(SOURCE DATA)

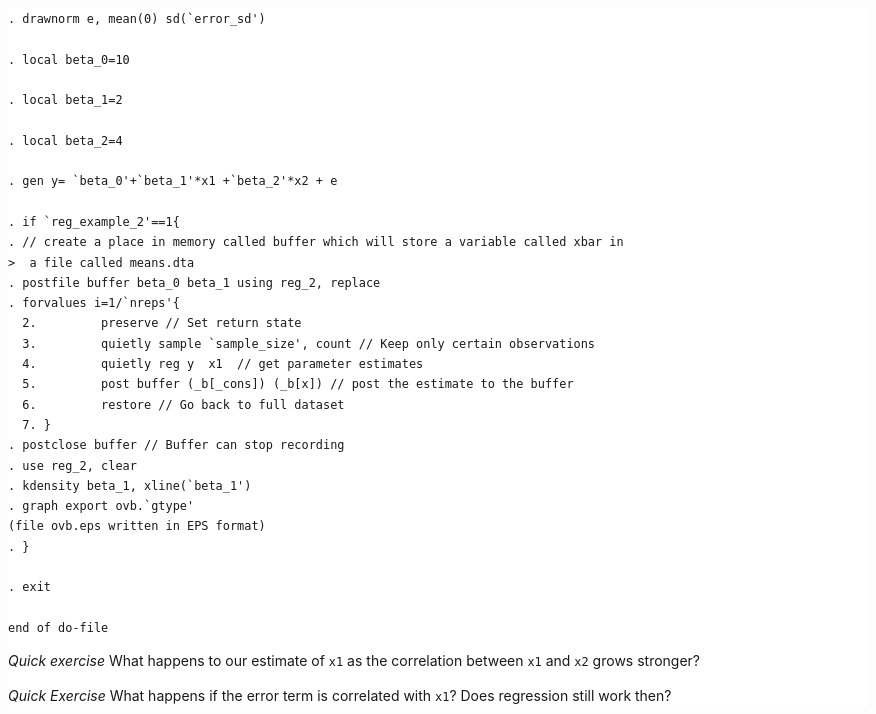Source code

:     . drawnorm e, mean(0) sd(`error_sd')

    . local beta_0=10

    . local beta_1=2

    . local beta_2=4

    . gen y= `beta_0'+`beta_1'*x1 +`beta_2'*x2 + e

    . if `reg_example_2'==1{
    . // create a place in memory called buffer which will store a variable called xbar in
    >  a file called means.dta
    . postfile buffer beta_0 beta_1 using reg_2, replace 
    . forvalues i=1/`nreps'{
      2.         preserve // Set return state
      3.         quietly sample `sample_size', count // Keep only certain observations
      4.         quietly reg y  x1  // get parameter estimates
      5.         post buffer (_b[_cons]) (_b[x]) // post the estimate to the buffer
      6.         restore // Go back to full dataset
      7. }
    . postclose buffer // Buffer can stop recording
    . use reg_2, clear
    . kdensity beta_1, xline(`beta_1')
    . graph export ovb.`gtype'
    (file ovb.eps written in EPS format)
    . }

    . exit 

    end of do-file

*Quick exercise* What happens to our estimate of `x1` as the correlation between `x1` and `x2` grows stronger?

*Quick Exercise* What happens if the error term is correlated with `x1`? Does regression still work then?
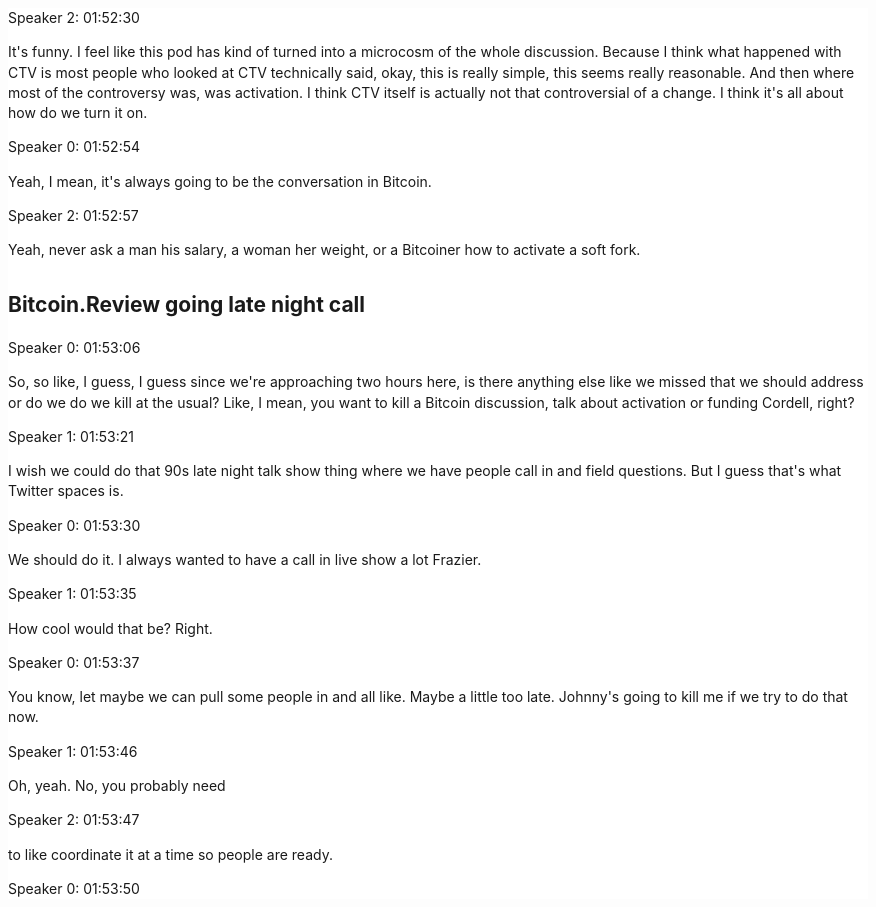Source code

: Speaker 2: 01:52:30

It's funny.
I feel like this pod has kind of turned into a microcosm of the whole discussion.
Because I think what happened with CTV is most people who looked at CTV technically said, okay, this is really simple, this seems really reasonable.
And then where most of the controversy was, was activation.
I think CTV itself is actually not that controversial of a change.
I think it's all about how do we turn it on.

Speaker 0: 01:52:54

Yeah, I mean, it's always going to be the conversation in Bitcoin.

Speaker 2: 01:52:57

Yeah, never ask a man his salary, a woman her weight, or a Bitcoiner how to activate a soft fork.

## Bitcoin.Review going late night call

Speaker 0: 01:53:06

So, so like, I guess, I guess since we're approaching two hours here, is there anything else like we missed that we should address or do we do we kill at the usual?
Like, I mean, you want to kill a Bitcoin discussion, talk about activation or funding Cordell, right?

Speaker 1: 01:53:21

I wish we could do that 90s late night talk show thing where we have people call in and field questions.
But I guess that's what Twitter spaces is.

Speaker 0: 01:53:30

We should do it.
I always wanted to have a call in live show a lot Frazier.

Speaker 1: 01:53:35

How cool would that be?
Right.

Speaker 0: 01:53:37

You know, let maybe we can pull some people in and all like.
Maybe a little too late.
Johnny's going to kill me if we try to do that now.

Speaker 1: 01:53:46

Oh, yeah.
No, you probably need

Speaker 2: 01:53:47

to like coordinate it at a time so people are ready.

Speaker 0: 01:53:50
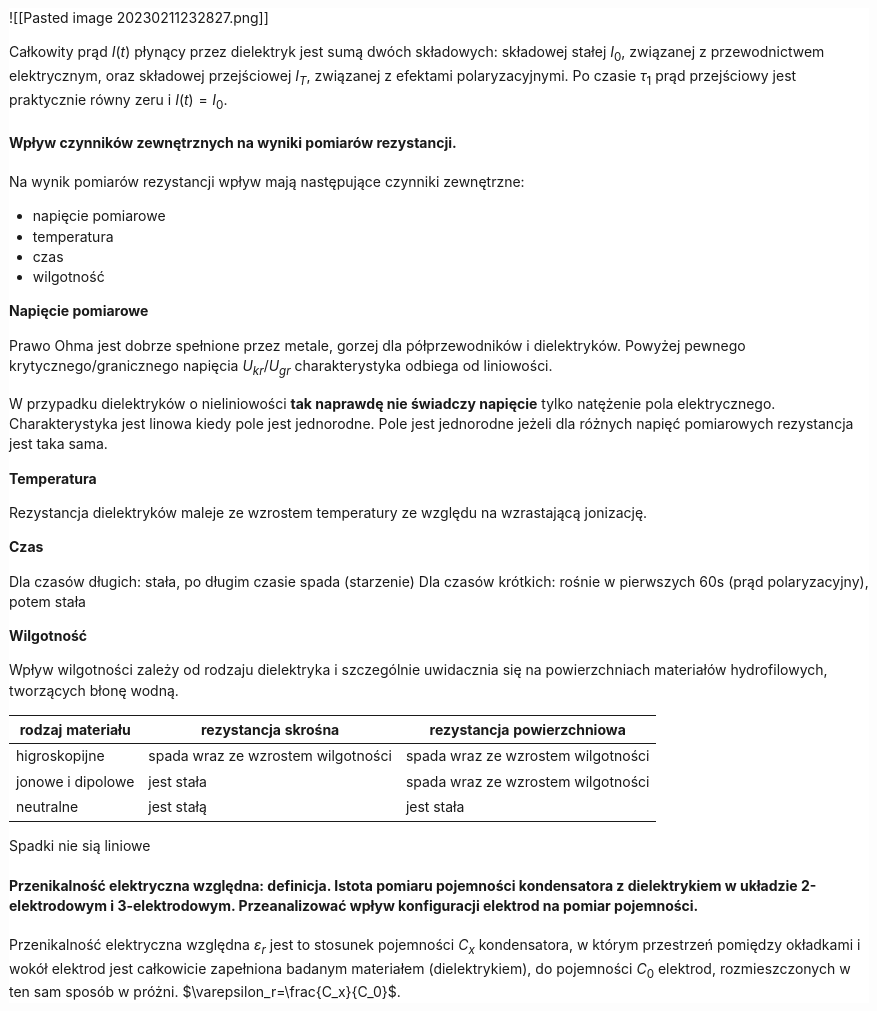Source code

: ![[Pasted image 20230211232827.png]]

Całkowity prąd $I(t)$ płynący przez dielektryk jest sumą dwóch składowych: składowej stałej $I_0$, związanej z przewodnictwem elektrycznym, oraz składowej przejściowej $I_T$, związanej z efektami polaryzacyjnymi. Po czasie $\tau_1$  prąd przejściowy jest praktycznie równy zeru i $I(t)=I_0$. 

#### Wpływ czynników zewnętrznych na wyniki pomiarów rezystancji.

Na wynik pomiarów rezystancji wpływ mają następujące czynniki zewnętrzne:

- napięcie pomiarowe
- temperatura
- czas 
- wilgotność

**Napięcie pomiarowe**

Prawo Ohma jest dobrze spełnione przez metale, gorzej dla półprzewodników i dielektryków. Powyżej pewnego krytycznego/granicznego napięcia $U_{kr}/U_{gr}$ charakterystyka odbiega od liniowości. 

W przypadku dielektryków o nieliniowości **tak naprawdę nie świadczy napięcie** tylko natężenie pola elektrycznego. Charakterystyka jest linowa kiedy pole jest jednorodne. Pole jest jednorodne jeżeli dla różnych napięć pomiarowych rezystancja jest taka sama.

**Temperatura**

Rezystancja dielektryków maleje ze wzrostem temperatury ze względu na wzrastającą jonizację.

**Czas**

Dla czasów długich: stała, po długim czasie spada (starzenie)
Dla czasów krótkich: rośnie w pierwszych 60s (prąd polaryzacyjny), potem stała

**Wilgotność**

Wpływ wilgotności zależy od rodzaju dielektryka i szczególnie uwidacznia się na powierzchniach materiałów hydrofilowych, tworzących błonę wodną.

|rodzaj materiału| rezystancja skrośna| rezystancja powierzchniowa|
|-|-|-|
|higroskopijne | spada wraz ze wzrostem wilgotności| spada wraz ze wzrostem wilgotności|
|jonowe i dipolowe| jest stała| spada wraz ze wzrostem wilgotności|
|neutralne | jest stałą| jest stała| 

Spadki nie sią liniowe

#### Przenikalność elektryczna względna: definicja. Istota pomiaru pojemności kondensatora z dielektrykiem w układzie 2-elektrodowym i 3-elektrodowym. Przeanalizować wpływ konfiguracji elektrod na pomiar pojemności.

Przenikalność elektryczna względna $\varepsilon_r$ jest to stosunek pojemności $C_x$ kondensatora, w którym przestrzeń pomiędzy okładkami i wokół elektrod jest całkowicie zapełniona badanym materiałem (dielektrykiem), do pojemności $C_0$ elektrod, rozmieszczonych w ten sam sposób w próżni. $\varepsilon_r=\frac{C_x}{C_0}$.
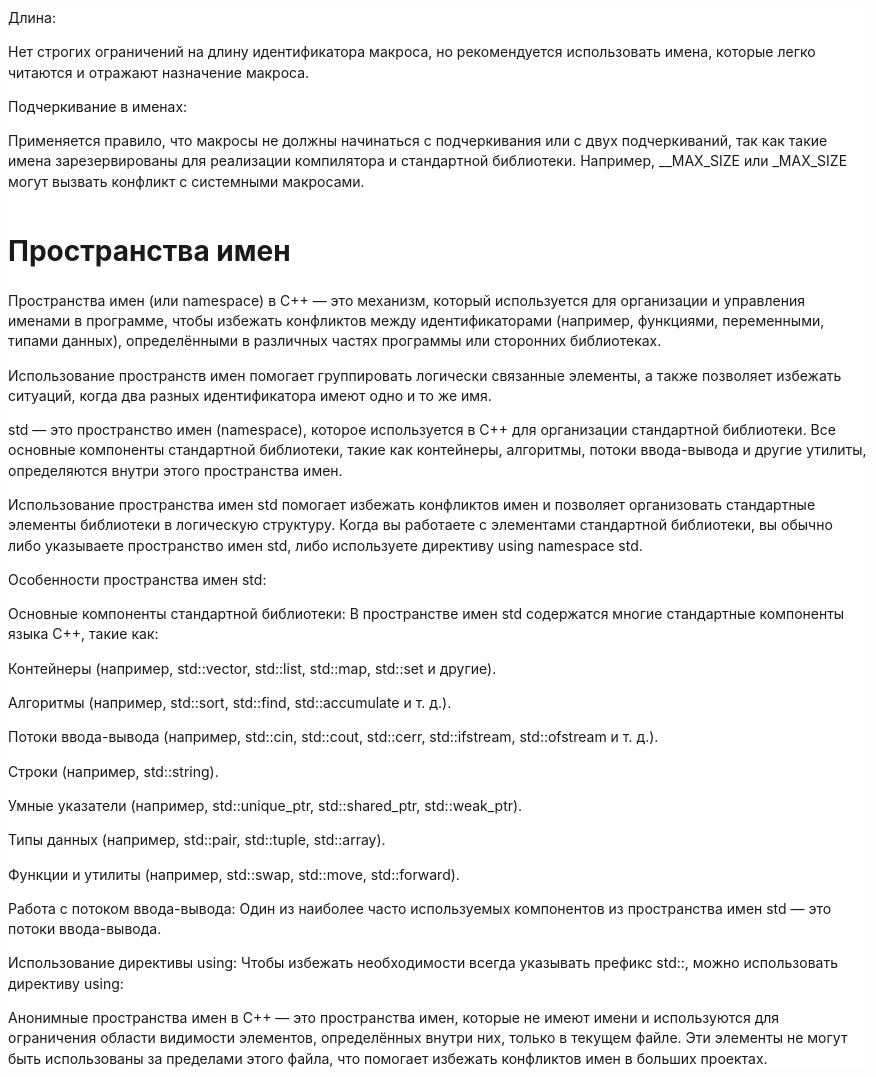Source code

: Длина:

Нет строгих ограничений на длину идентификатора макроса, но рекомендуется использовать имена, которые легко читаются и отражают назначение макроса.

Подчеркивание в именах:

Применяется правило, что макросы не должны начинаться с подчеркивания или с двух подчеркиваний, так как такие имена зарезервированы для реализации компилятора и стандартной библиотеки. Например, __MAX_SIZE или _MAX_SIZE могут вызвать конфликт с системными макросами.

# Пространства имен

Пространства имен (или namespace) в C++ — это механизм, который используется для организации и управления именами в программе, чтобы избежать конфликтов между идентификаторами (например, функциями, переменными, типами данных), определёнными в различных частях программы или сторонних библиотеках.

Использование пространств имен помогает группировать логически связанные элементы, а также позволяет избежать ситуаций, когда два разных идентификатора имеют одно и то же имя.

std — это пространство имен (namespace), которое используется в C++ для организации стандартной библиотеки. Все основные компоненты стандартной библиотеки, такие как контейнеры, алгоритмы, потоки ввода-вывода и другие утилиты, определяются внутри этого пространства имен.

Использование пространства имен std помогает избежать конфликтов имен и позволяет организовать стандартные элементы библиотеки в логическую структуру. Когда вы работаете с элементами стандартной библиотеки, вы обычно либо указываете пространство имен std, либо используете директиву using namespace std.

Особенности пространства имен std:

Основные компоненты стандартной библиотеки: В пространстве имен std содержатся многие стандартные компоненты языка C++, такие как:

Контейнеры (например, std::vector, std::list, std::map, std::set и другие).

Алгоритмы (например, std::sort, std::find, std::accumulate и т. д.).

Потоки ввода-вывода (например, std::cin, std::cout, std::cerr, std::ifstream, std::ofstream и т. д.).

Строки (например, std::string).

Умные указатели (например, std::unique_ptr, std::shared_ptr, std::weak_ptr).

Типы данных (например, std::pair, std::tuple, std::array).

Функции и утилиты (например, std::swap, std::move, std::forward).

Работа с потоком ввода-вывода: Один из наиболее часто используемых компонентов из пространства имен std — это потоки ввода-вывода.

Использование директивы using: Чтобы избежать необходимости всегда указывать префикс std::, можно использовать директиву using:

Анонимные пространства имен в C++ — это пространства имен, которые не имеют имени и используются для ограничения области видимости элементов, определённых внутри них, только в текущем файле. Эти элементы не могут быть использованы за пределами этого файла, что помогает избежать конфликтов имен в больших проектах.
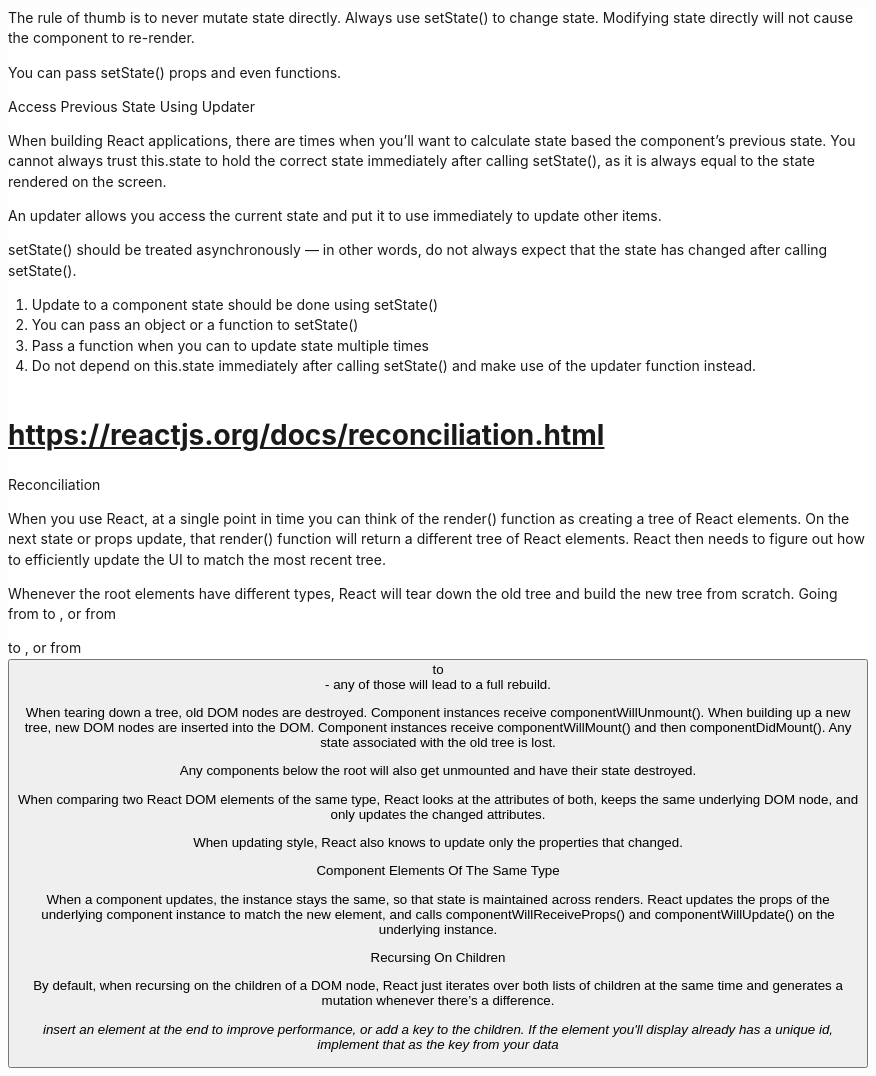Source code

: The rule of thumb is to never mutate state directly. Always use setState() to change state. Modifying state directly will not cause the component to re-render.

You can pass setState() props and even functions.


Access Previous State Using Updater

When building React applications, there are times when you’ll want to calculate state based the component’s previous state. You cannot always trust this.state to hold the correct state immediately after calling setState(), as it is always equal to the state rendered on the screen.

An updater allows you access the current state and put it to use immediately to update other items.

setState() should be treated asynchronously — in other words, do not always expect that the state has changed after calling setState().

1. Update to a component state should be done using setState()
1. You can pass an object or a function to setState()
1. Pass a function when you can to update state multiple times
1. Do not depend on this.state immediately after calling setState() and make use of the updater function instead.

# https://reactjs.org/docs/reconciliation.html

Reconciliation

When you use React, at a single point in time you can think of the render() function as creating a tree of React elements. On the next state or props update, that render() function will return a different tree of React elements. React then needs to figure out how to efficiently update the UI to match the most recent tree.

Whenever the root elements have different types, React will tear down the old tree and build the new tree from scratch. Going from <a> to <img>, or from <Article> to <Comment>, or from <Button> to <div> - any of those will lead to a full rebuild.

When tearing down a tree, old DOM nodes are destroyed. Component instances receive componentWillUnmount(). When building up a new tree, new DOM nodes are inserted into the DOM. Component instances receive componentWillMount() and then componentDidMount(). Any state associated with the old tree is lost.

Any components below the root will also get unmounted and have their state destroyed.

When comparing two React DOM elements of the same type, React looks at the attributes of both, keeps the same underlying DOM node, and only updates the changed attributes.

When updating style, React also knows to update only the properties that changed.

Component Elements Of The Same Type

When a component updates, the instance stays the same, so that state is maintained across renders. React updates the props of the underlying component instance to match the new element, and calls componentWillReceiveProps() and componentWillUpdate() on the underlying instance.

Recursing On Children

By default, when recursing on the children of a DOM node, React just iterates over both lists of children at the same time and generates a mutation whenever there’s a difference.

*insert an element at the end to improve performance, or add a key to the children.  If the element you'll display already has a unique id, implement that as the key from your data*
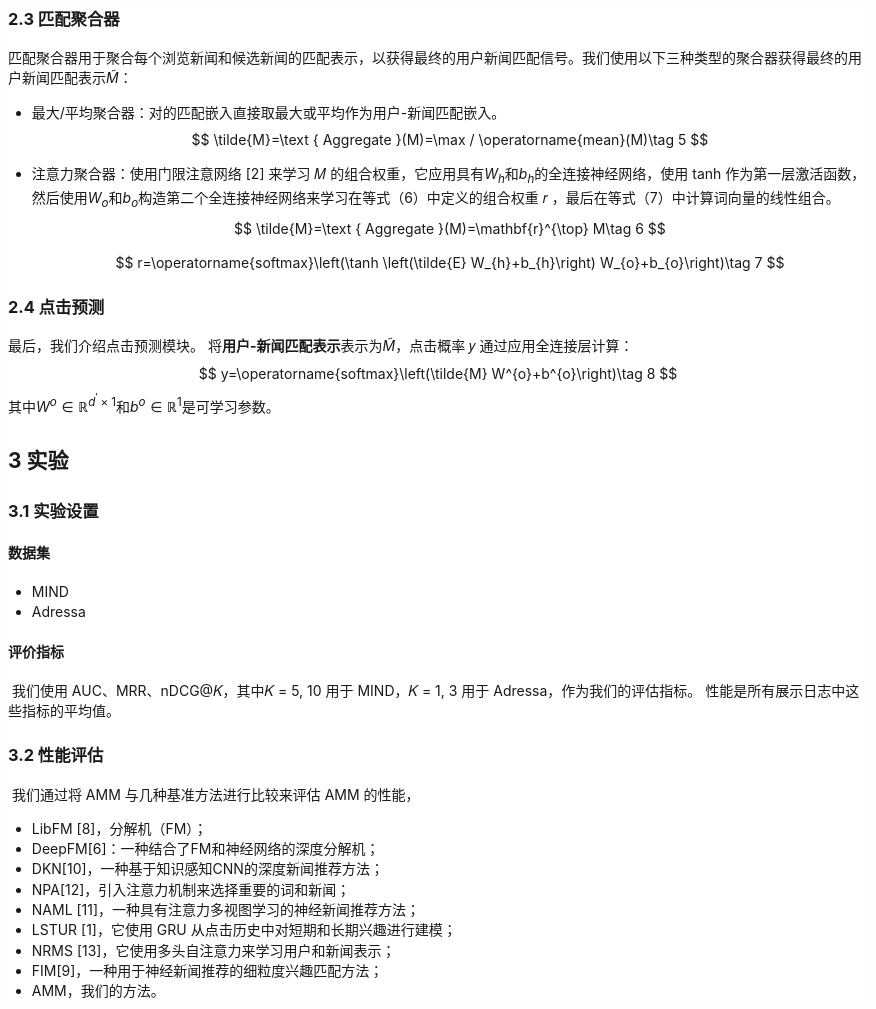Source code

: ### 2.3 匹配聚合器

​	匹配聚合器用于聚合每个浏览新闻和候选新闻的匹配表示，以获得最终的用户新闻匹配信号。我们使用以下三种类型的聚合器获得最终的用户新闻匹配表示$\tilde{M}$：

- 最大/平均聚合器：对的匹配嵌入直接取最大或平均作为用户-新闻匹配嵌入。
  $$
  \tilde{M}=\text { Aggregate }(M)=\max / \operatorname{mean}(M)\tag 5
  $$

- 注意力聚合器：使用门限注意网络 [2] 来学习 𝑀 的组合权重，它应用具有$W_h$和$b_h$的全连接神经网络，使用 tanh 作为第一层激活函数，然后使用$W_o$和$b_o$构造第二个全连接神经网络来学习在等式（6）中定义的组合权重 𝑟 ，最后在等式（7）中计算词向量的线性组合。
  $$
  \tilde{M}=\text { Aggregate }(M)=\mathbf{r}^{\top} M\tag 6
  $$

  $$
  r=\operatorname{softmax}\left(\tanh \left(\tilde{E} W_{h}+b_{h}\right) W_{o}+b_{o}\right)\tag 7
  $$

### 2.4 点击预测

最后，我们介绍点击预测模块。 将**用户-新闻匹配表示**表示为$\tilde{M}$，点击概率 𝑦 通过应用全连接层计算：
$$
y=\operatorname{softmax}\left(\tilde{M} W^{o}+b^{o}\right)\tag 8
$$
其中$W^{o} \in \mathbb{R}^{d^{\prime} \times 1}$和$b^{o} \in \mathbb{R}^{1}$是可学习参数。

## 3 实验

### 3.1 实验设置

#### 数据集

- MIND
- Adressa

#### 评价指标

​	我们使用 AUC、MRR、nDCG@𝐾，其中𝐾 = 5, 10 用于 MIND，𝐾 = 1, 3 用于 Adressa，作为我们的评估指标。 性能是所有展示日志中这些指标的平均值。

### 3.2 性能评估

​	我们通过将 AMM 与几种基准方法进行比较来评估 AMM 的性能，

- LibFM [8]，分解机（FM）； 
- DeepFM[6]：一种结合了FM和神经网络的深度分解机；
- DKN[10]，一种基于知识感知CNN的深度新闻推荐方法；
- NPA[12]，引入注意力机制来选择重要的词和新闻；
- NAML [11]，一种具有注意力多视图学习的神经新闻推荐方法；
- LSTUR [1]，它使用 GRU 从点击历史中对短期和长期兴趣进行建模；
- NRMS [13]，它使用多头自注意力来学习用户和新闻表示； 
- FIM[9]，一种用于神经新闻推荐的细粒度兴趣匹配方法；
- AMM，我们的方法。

(End SOURCE DATA)

▶ _WHAT IS NEEDED_
Look through the data above and return each line where the string "times" occurs.

▶ _THE ANSWER_
When building React applications, there are times when you’ll want to calculate state based the component’s previous state. You cannot always trust this.state to hold the correct state immediately after calling setState(), as it is always equal to the state rendered on the screen.
1. Pass a function when you can to update state multiple times
其中$W^{o} \in \mathbb{R}^{d^{\prime} \times 1}$和$b^{o} \in \mathbb{R}^{1}$是可学习参数。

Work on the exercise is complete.